I've found something quite unusual, and would like someone to confirm the unusual dynamics, as I am on unfamiliar turf. Apparently, an older & fully recruited EXEL-sponsored trial has been expanded w/in the jurisdiction of the MD Anderson Cancer Center (though not limited to MDACC - or so it would appear). No IST has been designated for this patient accrual, and the numbers appear relatively large.
Here are the #'s. NCT00215605 solid tumors - fully enrolled & no longer recruiting having a proposed enlistment of 77 patients by the trial listing at clinicaltrialsdotgov.
And - at the MD anderson site: clinical trial 2005-0396SOLIDTUMORS. Per the website, no longer recruiting...but a recent (July 2012) IRB places accrual at 500 (!!!) patients. This trial lists NCT00215605 as the federally listed reference trial for study guidelines, and would appear to be the original source of the MDACC study.
The published purpose of the MDACC study:
"The goal of this study is to allow you to continue to receive cabozantinib for
as long as your study doctor thinks you are benefitting from it, even if your
previous study or study arm has already closed. The safety of cabozantinib and
its ability to control advanced disease will also be studied."
This would appear to be some sort of unofficial expanded access, thereby guaranteeing clinical access to Cabo as long as patient benefit warrants. Am I reading this wrong? Ernie, do you have a take on this? Anyone?
NCT00215605. I think Doc has it right. It is an Exelixis sponsored extension study to continue treating patients from any of the discontinued studies, which is why the estimated recruitment does not match. Legally, EXEL needs an IND to under which to prescribe the drug and I guess it is easier to recycle the phase one protocol than to apply for a new one.
There is not really any other logical explanation, and it is a very good sign, at least for me. I keep saying, this company is on to a huge winner.IMO Anybody who does their own DD will find it hard to dispute either the probable expanded use or the efficacy possibilities. No way they would continue, or expand any study if things were not looking good. How good? Now I think that could be a rocking good!

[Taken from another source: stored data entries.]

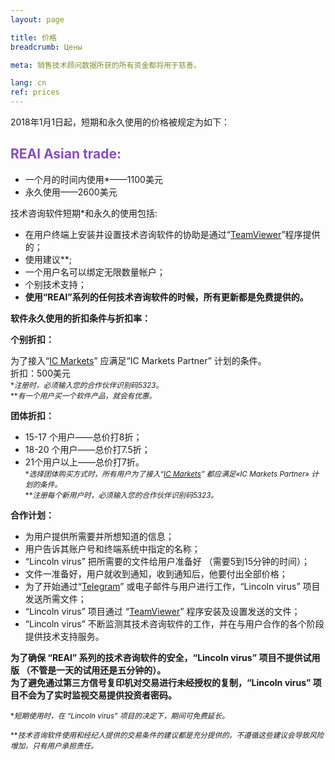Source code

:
 ```yaml
---
layout: page

title: 价格
breadcrumb: Цены

meta: 销售技术顾问数据所获的所有资金都将用于慈善。

lang: cn
ref: prices
---
```


2018年1月1日起，短期和永久使用的价格被规定为如下：

## <span style="color:#8b4ac7">REAl Asian trade:</span>

- 一个月的时间内使用*——1100美元  
- 永久使用——2600美元

技术咨询软件短期*和永久的使用包括:

- 在用户终端上安装并设置技术咨询软件的协助是通过“<a href="https://www.teamviewer.com/" target="_blank">TeamViewer</a>”程序提供的；  
- 使用建议**;  
- 一个用户名可以绑定无限数量帐户；  
- 个别技术支持；  
- **使用“REAl”系列的任何技术咨询软件的时候，所有更新都是免费提供的。**  

**软件永久使用的折扣条件与折扣率：**  

**个别折扣：**  

为了接入“<a href="https://lincolnvirus.com/cn/ea/ic_markets" target="_blank">IC Markets</a>” 应满足“IC Markets Partner” 计划的条件。  
折扣：500美元  
<small>\*_注册时，必须输入您的合作伙伴识别码5323。_</small>  
<small>\*\*_有一个用户买一个软件产品，就会有优惠。_</small>  

**团体折扣：**  

- 15-17 个用户——总价打8折；  
- 18-20 个用户——总价打7.5折；  
- 21个用户以上——总价打7折。  
<small>\*_选择团体购买方式时，所有用户为了接入“<a href="https://lincolnvirus.com/cn/ea/ic_markets" target="_blank">IC Markets</a>” 都应满足«IC Markets Partner» 计划的条件。_</small>  
<small>\*\*_注册每个新用户时，必须输入您的合作伙伴识别码5323。_</small>  

**合作计划：**  

- 为用户提供所需要并所想知道的信息；  
- 用户告诉其账户号和终端系统中指定的名称；  
- “Lincoln virus” 把所需要的文件给用户准备好 （需要5到15分钟的时间）；  
- 文件一准备好，用户就收到通知，收到通知后，他要付出全部价格；  
- 为了开始通过“<a href="https://t.me/chutkoy" target="_blank">Telegram</a>” 或电子邮件与用户进行工作，“Lincoln virus” 项目发送所需文件；  
- “Lincoln virus” 项目通过 “<a href="https://www.teamviewer.com/" target="_blank">TeamViewer</a>” 程序安装及设置发送的文件；  
- “Lincoln virus” 不断监测其技术咨询软件的工作，并在与用户合作的各个阶段提供技术支持服务。  

**为了确保 “REAl” 系列的技术咨询软件的安全，“Lincoln virus” 项目不提供试用版 （不管是一天的试用还是五分钟的）。**  
**为了避免通过第三方信号复印机对交易进行未经授权的复制，“Lincoln virus” 项目不会为了实时监视交易提供投资者密码。**  

<small>\*_短期使用时，在 “Lincoln virus” 项目的决定下，期间可免费延长。_</small>

<small>\*\*_技术咨询软件使用和经纪人提供的交易条件的建议都是充分提供的。不遵循这些建议会导致风险增加，只有用户承担责任。_</small>
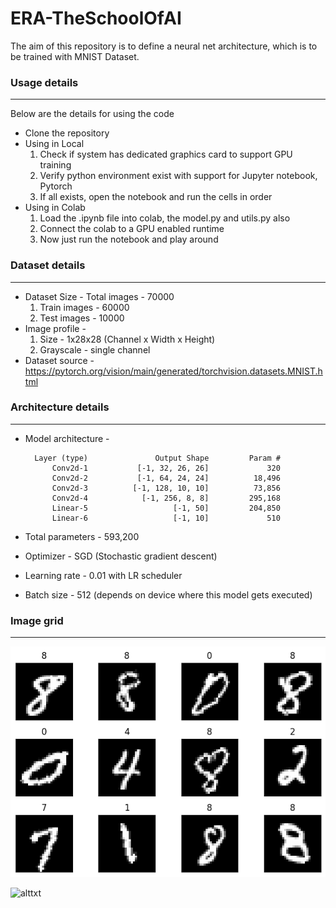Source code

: # ERA-TheSchoolOfAI
 
The aim of this repository is to define a neural net architecture, which is to be trained with MNIST Dataset. 


### **Usage details**
<hr/>
Below are the details for using the code<br />

- Clone the repository
- Using in Local
    1. Check if system has dedicated graphics card to support GPU training
    2. Verify python environment exist with support for Jupyter notebook, Pytorch
    3. If all exists, open the notebook and run the cells in order
- Using in Colab
    1. Load the .ipynb file into colab, the model.py and utils.py also
    2. Connect the colab to a GPU enabled runtime
    3. Now just run the notebook and play around             


### **Dataset details**
<hr/>

- Dataset Size - Total images - 70000
    1. Train images - 60000
    2. Test images - 10000
- Image profile -
    1. Size - 1x28x28 (Channel x Width x Height)
    2. Grayscale - single channel
- Dataset source - https://pytorch.org/vision/main/generated/torchvision.datasets.MNIST.html


### **Architecture details**
<hr/>

- Model architecture - 

        Layer (type)               Output Shape         Param #
            Conv2d-1           [-1, 32, 26, 26]             320
            Conv2d-2           [-1, 64, 24, 24]          18,496
            Conv2d-3          [-1, 128, 10, 10]          73,856
            Conv2d-4            [-1, 256, 8, 8]         295,168
            Linear-5                   [-1, 50]         204,850
            Linear-6                   [-1, 10]             510

- Total parameters - 593,200
- Optimizer - SGD (Stochastic gradient descent)
- Learning rate - 0.01 with LR scheduler
- Batch size - 512 (depends on device where this model gets executed)


### **Image grid**
<hr/>

<img src = './data/sampleImages/Samplegrid.png'/>


![alttxt]("https://github.com/SID-SURANGE/ERA-TheSchoolOfAI/blob/main/data/sampleImages/sampleimages.JPG")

this has all the appearances of an "extension" trial. What happens is that patients are treated for a proscribed time on a specific trial. At some point, for administrative purposes, it is desirable for a sponsor to close a study (e.g. to submit final documents, to lock a data base for unblinding, etc.). In this case, if patients have been followed enough on one study, haven't progressed, but the sponsor needs to close the study, these types of studies are one mechanism to continue to make drug available to patients (clearly the appropriate and ethical thing to do). Note that one inclusion criteria for the solid tumor trial is prior enrollment on an XL-184 trial. This also allows patients to continue to have data collected to provide possible longer term safety data which might be helpful to Exelixis.
In my experience, this is pretty routine, the alternative being to wait until the final patient is off study before closing the study down.
The accrual #'s threw me a'wonderin' whassup. With an indicated initial enrollment of 77, how would we arrive at a more recent IRB annotation of 500...? I understand the ethics of enabling access to those who benefit...but where in the heck would the other 400 patients have come from...?? It would appear there may be a lot of patients receiving benefit from Cabo that may be unaccounted for...
....and that's a good thing for patients. But someboby might wanna tell the shareholders that we've got an additional 400 patients on the prescription roster that might be realizing some measure of advanced benefit & we'll let you know someday...
It just seems like a pretty cavalier, devil-may-care method of clinical accounting...
Oh...by the way - we have these 400 patients over here we've been monitoring for the past 6 years that're doing quite well...and stand to outlive Methuselah if we keep them on the Cabo program.
Where's the transparency? By the clinical mandate, the trial is done...isn't it?